-- Entries shown follows --

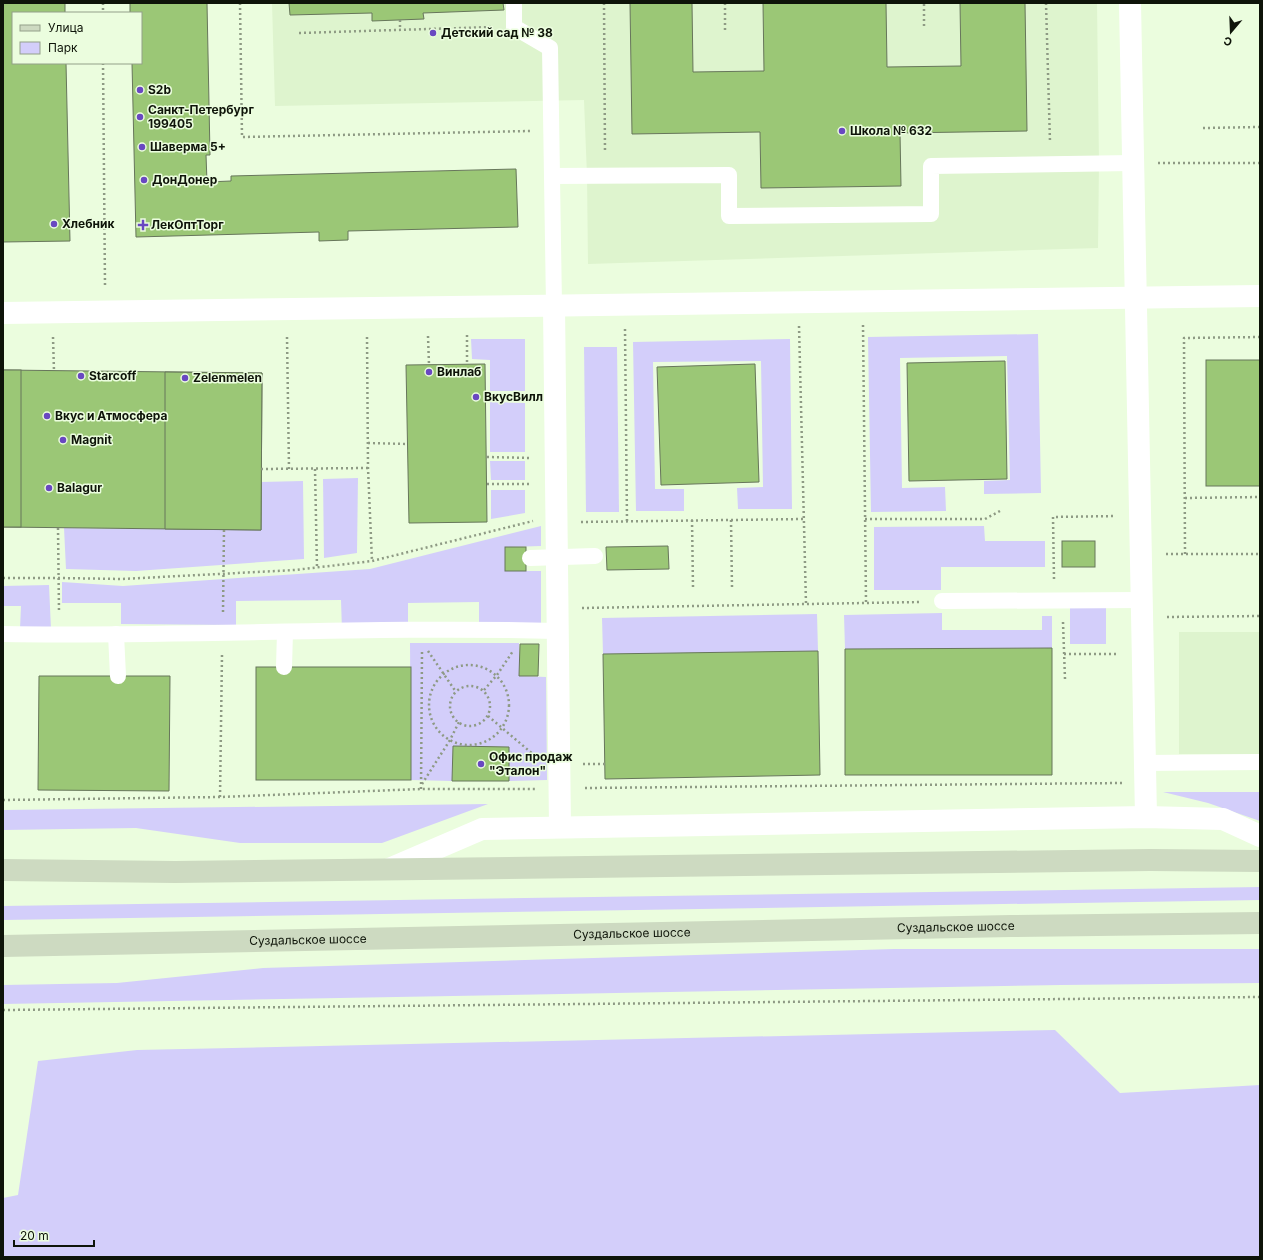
<svg xmlns="http://www.w3.org/2000/svg" width="1263" height="1260" viewBox="0 0 1263 1260" font-family="Inter,sans-serif">
<rect width="100%" height="100%" fill="#ebfdde"/>
<g fill="#def4ce">
<polygon points="272,3 1097,3 1099,163 1098,248 588,264 587,176 584,100 275,106"/>
<rect x="1179" y="632" width="81" height="122"/>
</g>
<g fill="#d3cefa">
<polygon points="1038,334 1041,493 984,494 984,481 1010,480 1007,356 900,358 902,488 945,487 946,511 871,512 868,337"/>
<polygon points="471,339 525,339 525,391 490,391 490,360 472,359"/>
<polygon points="790,339 792,509 738,509 737,488 763,487 761,361 653,362 655,489 684,489 684,511 636,511 633,342"/>
<polygon points="584,347 617,347 619,512 586,512"/>
<polygon points="490,402 525,403 525,452 490,452"/>
<polygon points="490,461 525,461 525,480 491,480"/>
<polygon points="358,478 357,553 324,558 323,479"/>
<polygon points="303,481 304,559 136,571 66,569 64,528 260,530 261,482"/>
<polygon points="491,490 525,490 525,513 491,519"/>
<polygon points="541,526 541,546 505,547 505,571 541,571 541,627 479,627 479,602 408,603 408,631 342,631 341,600 236,601 236,625 121,624 121,603 62,603 62,582 123,586 370,569"/>
<polygon points="984,526 985,541 1045,541 1045,567 941,567 941,590 874,590 874,527"/>
<polygon points="49,585 51,629 20,629 21,606 3,606 3,586"/>
<rect x="1070" y="608" width="36" height="36"/>
<polygon points="942,613 942,630 1042,630 1042,616 1052,616 1052,648 845,649 844,615"/>
<polygon points="817,614 818,651 603,654 602,618"/>
<polygon points="410,643 519,643 519,676 546,677 547,780 509,781 509,747 453,746 452,781 411,780"/>
<polygon points="1163,792 1260,792 1260,821 1208,803"/>
<polygon points="488,804 382,843 240,843 136,828 3,830 3,810"/>
<polygon points="1260,887 1260,900 3,920 3,906"/>
<polygon points="894,949 1260,949 1260,983 1061,985 3,1004 3,985 117,983 263,968"/>
<polygon points="1055,1030 1120,1093 1260,1085 1260,1257 3,1257 3,1198 18,1195 38,1061 137,1050"/>
</g>
<g fill="#9bc776" stroke="#67765b">
<polygon points="3,3 65,3 65,13 13,13 13,63 66,63 70,241 3,242"/>
<polygon points="130,3 207,3 210,155 206,155 207,182 231,181 231,176 516,169 518,227 348,231 348,240 319,241 319,232 136,237 132,63 141,63 141,13 130,13"/>
<polygon points="289,3 503,3 504,10 423,13 424,19 372,21 372,13 290,15"/>
<polygon points="630,3 692,3 693,72 764,71 763,3 886,3 887,67 961,66 960,3 1025,3 1027,131 900,133 901,186 761,188 760,132 632,134"/>
<rect x="1206" y="360" width="54" height="126"/>
<polygon points="1005,361 1007,479 909,481 907,363"/>
<polygon points="485,364 487,522 409,523 406,365"/>
<polygon points="755,364 759,482 661,485 657,367"/>
<polygon points="3,370 262,373 261,530 3,527"/>
<rect x="3" y="370" width="18" height="157"/>
<polygon points="165,372 262,373 261,530 165,529"/>
<rect x="1062" y="541" width="33" height="26"/>
<polygon points="668,546 669,569 607,570 606,547"/>
<rect x="505" y="547" width="21" height="24"/>
<polygon points="520,644 539,644 538,676 519,676"/>
<polygon points="1052,648 1052,775 845,775 845,649"/>
<polygon points="818,651 820,775 605,779 603,654"/>
<rect x="256" y="667" width="155" height="113"/>
<polygon points="39,676 170,676 169,791 38,790"/>
<polygon points="453,746 509,747 509,781 452,781"/>
</g>
<g fill="none" stroke-linecap="round" stroke-linejoin="round">
<g stroke="#8e9a84" stroke-width="2.5" stroke-dasharray="2 3" stroke-linecap="butt">
<polyline points="103,3 103,13"/>
<polyline points="240,3 242,137 530,131"/>
<polyline points="604,3 605,153"/>
<polyline points="725,3 725,31"/>
<polyline points="1046,3 1050,142"/>
<polyline points="400,20 400,30"/>
<polyline points="924,26 924,3"/>
<polyline points="299,33 493,27"/>
<polyline points="103,63 105,286"/>
<polyline points="1203,128 1260,127"/>
<polyline points="1158,163 1260,163"/>
<polyline points="863,325 866,602"/>
<polyline points="799,326 806,604"/>
<polyline points="625,329 627,522"/>
<polyline points="467,335 467,364"/>
<polyline points="428,336 429,365"/>
<polyline points="53,337 54,371"/>
<polyline points="287,337 289,469"/>
<polyline points="367,337 368,468 372,561"/>
<polyline points="486,398 531,396"/>
<polyline points="368,443 408,444"/>
<polyline points="487,457 531,458"/>
<polyline points="261,469 368,468"/>
<polyline points="315,469 317,568"/>
<polyline points="487,484 532,484"/>
<polyline points="1185,498 1260,497"/>
<polyline points="865,519 985,519 1000,511"/>
<polyline points="692,520 693,587"/>
<polyline points="731,520 732,587"/>
<polyline points="581,522 804,519"/>
<polyline points="58,528 59,612"/>
<polyline points="1166,554 1260,554"/>
<polyline points="1185,554 1184,338 1260,337"/>
<polyline points="3,578 59,578 122,579 295,570 372,561 533,521"/>
<polyline points="1054,579 1053,517 1116,516"/>
<polyline points="582,608 921,602"/>
<polyline points="223,612 224,530"/>
<polyline points="1167,617 1260,616"/>
<polyline points="1063,622 1065,679"/>
<polyline points="428,651 456,692"/>
<polyline points="1064,654 1117,654"/>
<circle cx="469" cy="705" r="40"/>
<circle cx="470" cy="706" r="20"/>
<polyline points="484,690 497,675 513,651"/>
<polyline points="488,716 534,755"/>
<polyline points="583,764 605,764"/>
<polyline points="422,784 450,740 459,722"/>
<polyline points="585,788 1122,783"/>
<polyline points="421,789 422,651"/>
<polyline points="220,797 222,655"/>
<polyline points="3,800 220,797 421,789 536,789"/>
<polyline points="3,1010 1260,997"/>
</g>
<g stroke="#fff" stroke-width="16">
<polyline points="514,3 514,27 550,48 554,306"/>
<polyline points="552,176 729,175 729,216 931,214 931,166 1133,163"/>
<polyline points="530,558 595,556"/>
<polyline points="942,601 1141,600"/>
<path d="M3 634C188 637 373 626 557 631"/>
<polyline points="116,634 118,676"/>
<polyline points="284,667 285,632"/>
<polyline points="1144,763 1260,762"/>
</g>
<g stroke="#fff" stroke-width="22">
<polyline points="1130,3 1146,817"/>
<polyline points="554,306 560,827"/>
<polyline points="3,313 1260,296"/>
<polyline points="389,869 482,829 1146,817 1223,819 1260,836"/>
</g>
<g stroke="#cddac1" stroke-width="22">
<polyline points="3,870 175,872 1150,860 1260,861"/>
<path id="s1" d="M3 946 1011 926 1260 923"/>
</g>
</g>
<g fill="#6948c1" stroke="#ebfdde" stroke-width="1.5">
<circle cx="433" cy="33" r="4"/>
<circle cx="140" cy="90" r="4"/>
<circle cx="140" cy="117" r="4"/>
<circle cx="842" cy="131" r="4"/>
<circle cx="142" cy="147" r="4"/>
<circle cx="144" cy="180" r="4"/>
<circle cx="54" cy="224" r="4"/>
<path d="M141 219h4v4h4v4h-4v4h-4v-4h-4v-4h4z"/>
<circle cx="429" cy="372" r="4"/>
<circle cx="81" cy="376" r="4"/>
<circle cx="185" cy="378" r="4"/>
<circle cx="476" cy="397" r="4"/>
<circle cx="47" cy="416" r="4"/>
<circle cx="63" cy="440" r="4"/>
<circle cx="49" cy="488" r="4"/>
<circle cx="481" cy="764" r="4"/>
</g>
<g text-anchor="middle" stroke-width="3" stroke-linejoin="round" paint-order="stroke">
<g font-size="12" font-weight="bold" fill="#0e1409" stroke="#ebfdde" text-anchor="start">
<text x="441" y="37">Детский сад № 38</text>
<text x="148" y="94">S2b</text>
<text x="148" y="114">Санкт-Петербург<tspan x="148" dy="14">199405</tspan></text>
<text x="850" y="135">Школа № 632</text>
<text x="150" y="151">Шаверма 5+</text>
<text x="152" y="184">ДонДонер</text>
<text x="62" y="228">Хлебник</text>
<text x="151" y="229">ЛекОптТорг</text>
<text x="437" y="376">Винлаб</text>
<text x="89" y="380">Starcoff</text>
<text x="193" y="382">Zelenmelen</text>
<text x="484" y="401">ВкусВилл</text>
<text x="55" y="420">Вкус и Атмосфера</text>
<text x="71" y="444">Magnit</text>
<text x="57" y="492">Balagur</text>
<text x="489" y="761">Офис продаж<tspan x="489" dy="14">"Эталон"</tspan></text>
</g>
<g font-size="12" fill="#0e1409" stroke="#ebfdde">
<text dy="4" stroke="none"><textPath href="#s1" startOffset="953">Суздальское шоссе</textPath></text>
<text dy="4" stroke="none"><textPath href="#s1" startOffset="629">Суздальское шоссе</textPath></text>
<text dy="4" stroke="none"><textPath href="#s1" startOffset="305">Суздальское шоссе</textPath></text>
</g>
</g>
<rect width="1263" height="1260" fill="none" stroke="#0e1409" stroke-width="8"/>
<rect x="12" y="12" width="130" height="52" fill="#ebfdde" stroke="#93a089"/>
<rect x="20" y="25" width="20" height="6" fill="#cddac1" stroke="#93a089"/>
<text x="48" y="32" font-size="12" fill="#0e1409">Улица</text>
<rect x="20" y="42" width="20" height="12" fill="#d3cefa" stroke="#93a089"/>
<text x="48" y="52" font-size="12" fill="#0e1409">Парк</text>
<g transform="translate(1231 32) rotate(199)" stroke="#ebfdde" stroke-width="3" paint-order="stroke">
<path d="M0-3L7 15L0 10L-7 15Z" fill="#0e1409"/>
<text y="-6" font-size="11" font-weight="bold" text-anchor="middle" fill="#0e1409">С</text>
</g>
<path d="M14 1240v6h80v-6" fill="none" stroke="#0e1409" stroke-width="2"/>
<text x="20" y="1240" font-size="12" fill="#0e1409" stroke="#ebfdde" stroke-width="3" paint-order="stroke">20 m</text>
</svg>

-- Entries shown concluded --

• [What is expected]
In the records above, find each line that mentions the string "order", then copy it.

• [Result]
<g text-anchor="middle" stroke-width="3" stroke-linejoin="round" paint-order="stroke">
<g transform="translate(1231 32) rotate(199)" stroke="#ebfdde" stroke-width="3" paint-order="stroke">
<text x="20" y="1240" font-size="12" fill="#0e1409" stroke="#ebfdde" stroke-width="3" paint-order="stroke">20 m</text>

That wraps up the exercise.